Prompt: Once the images are set aside, write out the rest of the records exactly.

[Items from a data source]
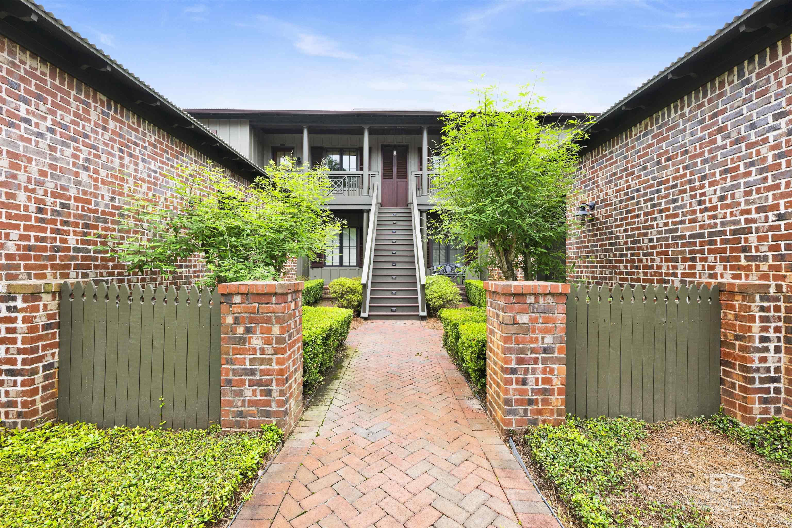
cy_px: 264
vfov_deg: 81.2
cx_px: 396
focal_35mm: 14
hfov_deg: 104.3
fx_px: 308
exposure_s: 1/100
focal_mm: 14
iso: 400
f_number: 11
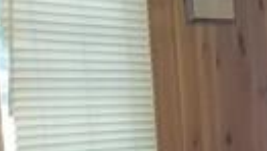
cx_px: 558
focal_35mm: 221
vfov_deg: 5.2
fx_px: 1566
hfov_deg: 9.1
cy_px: 451
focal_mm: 4.25
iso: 200
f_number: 1.7
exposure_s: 1/60
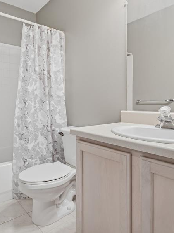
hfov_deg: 58.4
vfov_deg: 73.6
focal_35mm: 23
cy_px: 101
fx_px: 154
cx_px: 69
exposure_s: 1/60
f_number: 4
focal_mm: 14
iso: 2000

Solution below:
cy_px: 264
vfov_deg: 81.2
cx_px: 396
focal_35mm: 14
hfov_deg: 104.3
fx_px: 308
exposure_s: 1/100
focal_mm: 14
iso: 400
f_number: 11
cx_px: 558
focal_35mm: 221
vfov_deg: 5.2
fx_px: 1566
hfov_deg: 9.1
cy_px: 451
focal_mm: 4.25
iso: 200
f_number: 1.7
exposure_s: 1/60
hfov_deg: 58.4
vfov_deg: 73.6
focal_35mm: 23
cy_px: 101
fx_px: 154
cx_px: 69
exposure_s: 1/60
f_number: 4
focal_mm: 14
iso: 2000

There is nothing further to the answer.